そのため、施設のリビングルームから施術のために患者様のお部屋に移動する際は、私たちも車いすを押していく場合も多いのですが。

ある日、ふと気が付いたのです。

車いすで廊下を移動しているときには皆さん、特に何かに注意を奪われることもなく、前を見ておられるのですが。
リハビリのために廊下を歩きだすと、なぜか、廊下の掲示物などに目を奪われることが多いのです。

特に、ほかの入居者さんのお部屋のドアが開いていたりすると、必ずといっていいほど、立ち止まってのぞき込まれます。

お一人だけではありません。同じような特徴が同じような施術をしている患者様みなさんに見られるのです。

こちらとしてはできればたくさん歩いていただきたいので、「いきますよー」とお声掛けして先を促すのですが、歩き始めてもなんだか気になる様子で後ろ髪をひかれる感じなのです。

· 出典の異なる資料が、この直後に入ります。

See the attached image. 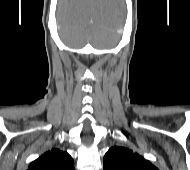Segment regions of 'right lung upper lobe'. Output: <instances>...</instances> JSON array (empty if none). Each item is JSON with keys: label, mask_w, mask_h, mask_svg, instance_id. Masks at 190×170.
Here are the masks:
<instances>
[{"label": "right lung upper lobe", "mask_w": 190, "mask_h": 170, "mask_svg": "<svg viewBox=\"0 0 190 170\" xmlns=\"http://www.w3.org/2000/svg\"><path fill=\"white\" fill-rule=\"evenodd\" d=\"M28 170H75L72 157L60 149H52L33 161Z\"/></svg>", "instance_id": "obj_1"}]
</instances>
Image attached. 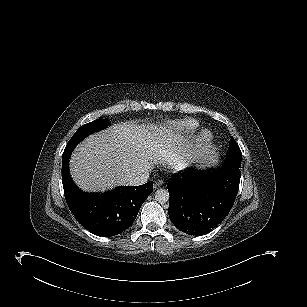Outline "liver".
I'll list each match as a JSON object with an SVG mask.
<instances>
[{
  "mask_svg": "<svg viewBox=\"0 0 307 307\" xmlns=\"http://www.w3.org/2000/svg\"><path fill=\"white\" fill-rule=\"evenodd\" d=\"M178 145V146H175ZM180 143H164L154 133L125 122L95 133L82 141L70 158V174L84 191H105L128 185L131 176L148 171ZM208 164V151L197 155Z\"/></svg>",
  "mask_w": 307,
  "mask_h": 307,
  "instance_id": "obj_1",
  "label": "liver"
}]
</instances>
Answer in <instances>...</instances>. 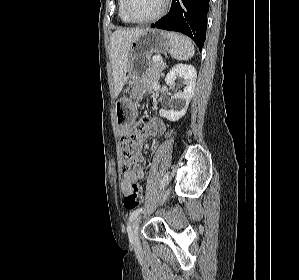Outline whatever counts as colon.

はじめのころは「歩くことに対して集中力がないのかなぁ」なんて思っていたのですが、それって裏をかえすと、「注意力が増している」ともいえるな、と気が付きました。

同じ場所を移動していて、車いすに座って押してもらっているときは、周りの景色が目に入ってはいても気に留めることはないのに、立って自分の足で歩きはじめると、周りの景色が「なんだろう」と気になり始める。

これってすごく大切なことだと思いました。

寝たきり、座りっぱなし生活になりがちな患者様。これはすなわちとても刺激が少ない状態であると言えます。
立って歩くことは、単純に足の筋力低下を防ぎ、歩行能力を維持する、というだけでなく、「のぞいてみたくなる」という自発的な行動を起こすきっかけにもなるんだ、ということなのです。

まぁ、ほかの入居者様のお部屋をのぞく、という行為自体はあまり推奨できるものではありませんが(笑)

これからも、どんどんのぞいて見たくなるようなものをみつけてもらえたらなぁと思った、そんな小さな発見でした。